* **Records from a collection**
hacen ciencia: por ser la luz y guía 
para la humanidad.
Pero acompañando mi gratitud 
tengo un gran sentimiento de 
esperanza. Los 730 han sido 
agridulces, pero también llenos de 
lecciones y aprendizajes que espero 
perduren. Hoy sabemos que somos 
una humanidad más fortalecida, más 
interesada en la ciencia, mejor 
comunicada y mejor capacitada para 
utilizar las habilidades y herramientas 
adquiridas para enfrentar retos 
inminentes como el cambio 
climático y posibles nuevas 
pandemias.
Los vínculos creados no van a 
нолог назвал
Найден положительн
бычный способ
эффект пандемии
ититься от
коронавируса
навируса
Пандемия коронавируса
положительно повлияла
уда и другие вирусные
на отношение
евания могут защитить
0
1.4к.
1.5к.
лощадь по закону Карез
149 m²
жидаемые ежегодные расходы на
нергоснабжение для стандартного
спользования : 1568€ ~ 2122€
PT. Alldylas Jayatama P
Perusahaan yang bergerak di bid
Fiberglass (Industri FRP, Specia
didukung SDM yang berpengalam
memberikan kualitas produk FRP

* **Exercise objective**
Please extract exactly, and only, the lines from the line containing "нолог назвал" through the last line of the records.

* **Written response**
нолог назвал
Найден положительн
бычный способ
эффект пандемии
ититься от
коронавируса
навируса
Пандемия коронавируса
положительно повлияла
уда и другие вирусные
на отношение
евания могут защитить
0
1.4к.
1.5к.
лощадь по закону Карез
149 m²
жидаемые ежегодные расходы на
нергоснабжение для стандартного
спользования : 1568€ ~ 2122€
PT. Alldylas Jayatama P
Perusahaan yang bergerak di bid
Fiberglass (Industri FRP, Specia
didukung SDM yang berpengalam
memberikan kualitas produk FRP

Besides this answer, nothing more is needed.